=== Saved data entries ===

* * *

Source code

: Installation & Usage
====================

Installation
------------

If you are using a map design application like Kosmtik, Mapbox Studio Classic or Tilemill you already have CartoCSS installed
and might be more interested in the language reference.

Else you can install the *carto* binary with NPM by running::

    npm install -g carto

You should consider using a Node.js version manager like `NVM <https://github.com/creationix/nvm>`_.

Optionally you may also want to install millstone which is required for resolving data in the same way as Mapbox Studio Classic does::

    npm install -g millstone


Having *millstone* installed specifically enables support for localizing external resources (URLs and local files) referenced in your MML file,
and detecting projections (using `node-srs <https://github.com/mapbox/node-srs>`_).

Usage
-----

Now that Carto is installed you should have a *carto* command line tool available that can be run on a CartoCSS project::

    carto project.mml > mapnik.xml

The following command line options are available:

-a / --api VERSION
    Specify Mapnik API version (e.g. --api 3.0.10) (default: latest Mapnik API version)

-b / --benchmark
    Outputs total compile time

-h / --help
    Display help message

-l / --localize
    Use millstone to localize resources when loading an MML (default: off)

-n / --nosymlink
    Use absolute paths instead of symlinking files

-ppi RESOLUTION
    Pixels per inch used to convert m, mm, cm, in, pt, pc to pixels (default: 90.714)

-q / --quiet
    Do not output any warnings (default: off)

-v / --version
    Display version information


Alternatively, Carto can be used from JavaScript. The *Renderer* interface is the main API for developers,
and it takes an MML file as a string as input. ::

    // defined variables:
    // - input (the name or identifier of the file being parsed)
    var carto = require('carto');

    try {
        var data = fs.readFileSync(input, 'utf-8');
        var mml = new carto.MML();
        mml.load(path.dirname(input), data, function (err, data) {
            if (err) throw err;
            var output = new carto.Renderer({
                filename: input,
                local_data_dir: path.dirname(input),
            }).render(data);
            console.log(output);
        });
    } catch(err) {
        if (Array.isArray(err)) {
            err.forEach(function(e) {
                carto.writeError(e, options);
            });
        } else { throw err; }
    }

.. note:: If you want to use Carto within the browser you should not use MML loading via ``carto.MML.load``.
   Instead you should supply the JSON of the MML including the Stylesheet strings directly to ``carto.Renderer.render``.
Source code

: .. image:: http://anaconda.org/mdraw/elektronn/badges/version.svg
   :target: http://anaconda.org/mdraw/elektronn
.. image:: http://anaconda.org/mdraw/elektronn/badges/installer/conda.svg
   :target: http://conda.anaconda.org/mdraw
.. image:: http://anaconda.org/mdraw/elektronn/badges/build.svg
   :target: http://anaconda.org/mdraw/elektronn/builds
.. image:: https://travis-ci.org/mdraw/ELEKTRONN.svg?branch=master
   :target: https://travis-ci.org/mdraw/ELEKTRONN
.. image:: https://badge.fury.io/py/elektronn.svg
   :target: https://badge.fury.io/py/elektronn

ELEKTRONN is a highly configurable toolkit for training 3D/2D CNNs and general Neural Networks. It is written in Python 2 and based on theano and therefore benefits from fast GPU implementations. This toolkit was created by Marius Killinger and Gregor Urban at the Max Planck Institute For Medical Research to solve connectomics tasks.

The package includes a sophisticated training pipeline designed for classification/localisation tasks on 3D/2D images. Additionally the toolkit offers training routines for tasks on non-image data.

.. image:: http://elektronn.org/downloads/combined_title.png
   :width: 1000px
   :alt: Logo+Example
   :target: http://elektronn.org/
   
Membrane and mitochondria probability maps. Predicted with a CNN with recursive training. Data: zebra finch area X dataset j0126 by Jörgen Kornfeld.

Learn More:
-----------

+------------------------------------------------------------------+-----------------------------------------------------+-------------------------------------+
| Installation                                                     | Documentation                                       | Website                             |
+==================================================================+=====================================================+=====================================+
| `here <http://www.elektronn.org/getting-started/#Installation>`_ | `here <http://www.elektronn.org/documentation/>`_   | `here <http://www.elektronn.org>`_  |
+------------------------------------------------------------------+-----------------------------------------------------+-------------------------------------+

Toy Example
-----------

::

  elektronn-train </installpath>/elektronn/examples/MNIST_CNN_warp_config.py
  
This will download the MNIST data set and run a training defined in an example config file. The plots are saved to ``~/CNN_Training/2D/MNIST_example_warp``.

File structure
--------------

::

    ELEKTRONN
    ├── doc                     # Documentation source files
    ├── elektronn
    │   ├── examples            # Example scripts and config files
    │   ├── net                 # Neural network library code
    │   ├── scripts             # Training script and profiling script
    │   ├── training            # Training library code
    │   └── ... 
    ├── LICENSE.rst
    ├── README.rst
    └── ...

* * *

=== What you have to do ===
All of the data must be set down again exactly.

=== Solution to the problem ===
Source code

: Installation & Usage
====================

Installation
------------

If you are using a map design application like Kosmtik, Mapbox Studio Classic or Tilemill you already have CartoCSS installed
and might be more interested in the language reference.

Else you can install the *carto* binary with NPM by running::

    npm install -g carto

You should consider using a Node.js version manager like `NVM <https://github.com/creationix/nvm>`_.

Optionally you may also want to install millstone which is required for resolving data in the same way as Mapbox Studio Classic does::

    npm install -g millstone


Having *millstone* installed specifically enables support for localizing external resources (URLs and local files) referenced in your MML file,
and detecting projections (using `node-srs <https://github.com/mapbox/node-srs>`_).

Usage
-----

Now that Carto is installed you should have a *carto* command line tool available that can be run on a CartoCSS project::

    carto project.mml > mapnik.xml

The following command line options are available:

-a / --api VERSION
    Specify Mapnik API version (e.g. --api 3.0.10) (default: latest Mapnik API version)

-b / --benchmark
    Outputs total compile time

-h / --help
    Display help message

-l / --localize
    Use millstone to localize resources when loading an MML (default: off)

-n / --nosymlink
    Use absolute paths instead of symlinking files

-ppi RESOLUTION
    Pixels per inch used to convert m, mm, cm, in, pt, pc to pixels (default: 90.714)

-q / --quiet
    Do not output any warnings (default: off)

-v / --version
    Display version information


Alternatively, Carto can be used from JavaScript. The *Renderer* interface is the main API for developers,
and it takes an MML file as a string as input. ::

    // defined variables:
    // - input (the name or identifier of the file being parsed)
    var carto = require('carto');

    try {
        var data = fs.readFileSync(input, 'utf-8');
        var mml = new carto.MML();
        mml.load(path.dirname(input), data, function (err, data) {
            if (err) throw err;
            var output = new carto.Renderer({
                filename: input,
                local_data_dir: path.dirname(input),
            }).render(data);
            console.log(output);
        });
    } catch(err) {
        if (Array.isArray(err)) {
            err.forEach(function(e) {
                carto.writeError(e, options);
            });
        } else { throw err; }
    }

.. note:: If you want to use Carto within the browser you should not use MML loading via ``carto.MML.load``.
   Instead you should supply the JSON of the MML including the Stylesheet strings directly to ``carto.Renderer.render``.
Source code

: .. image:: http://anaconda.org/mdraw/elektronn/badges/version.svg
   :target: http://anaconda.org/mdraw/elektronn
.. image:: http://anaconda.org/mdraw/elektronn/badges/installer/conda.svg
   :target: http://conda.anaconda.org/mdraw
.. image:: http://anaconda.org/mdraw/elektronn/badges/build.svg
   :target: http://anaconda.org/mdraw/elektronn/builds
.. image:: https://travis-ci.org/mdraw/ELEKTRONN.svg?branch=master
   :target: https://travis-ci.org/mdraw/ELEKTRONN
.. image:: https://badge.fury.io/py/elektronn.svg
   :target: https://badge.fury.io/py/elektronn

ELEKTRONN is a highly configurable toolkit for training 3D/2D CNNs and general Neural Networks. It is written in Python 2 and based on theano and therefore benefits from fast GPU implementations. This toolkit was created by Marius Killinger and Gregor Urban at the Max Planck Institute For Medical Research to solve connectomics tasks.

The package includes a sophisticated training pipeline designed for classification/localisation tasks on 3D/2D images. Additionally the toolkit offers training routines for tasks on non-image data.

.. image:: http://elektronn.org/downloads/combined_title.png
   :width: 1000px
   :alt: Logo+Example
   :target: http://elektronn.org/
   
Membrane and mitochondria probability maps. Predicted with a CNN with recursive training. Data: zebra finch area X dataset j0126 by Jörgen Kornfeld.

Learn More:
-----------

+------------------------------------------------------------------+-----------------------------------------------------+-------------------------------------+
| Installation                                                     | Documentation                                       | Website                             |
+==================================================================+=====================================================+=====================================+
| `here <http://www.elektronn.org/getting-started/#Installation>`_ | `here <http://www.elektronn.org/documentation/>`_   | `here <http://www.elektronn.org>`_  |
+------------------------------------------------------------------+-----------------------------------------------------+-------------------------------------+

Toy Example
-----------

::

  elektronn-train </installpath>/elektronn/examples/MNIST_CNN_warp_config.py
  
This will download the MNIST data set and run a training defined in an example config file. The plots are saved to ``~/CNN_Training/2D/MNIST_example_warp``.

File structure
--------------

::

    ELEKTRONN
    ├── doc                     # Documentation source files
    ├── elektronn
    │   ├── examples            # Example scripts and config files
    │   ├── net                 # Neural network library code
    │   ├── scripts             # Training script and profiling script
    │   ├── training            # Training library code
    │   └── ... 
    ├── LICENSE.rst
    ├── README.rst
    └── ...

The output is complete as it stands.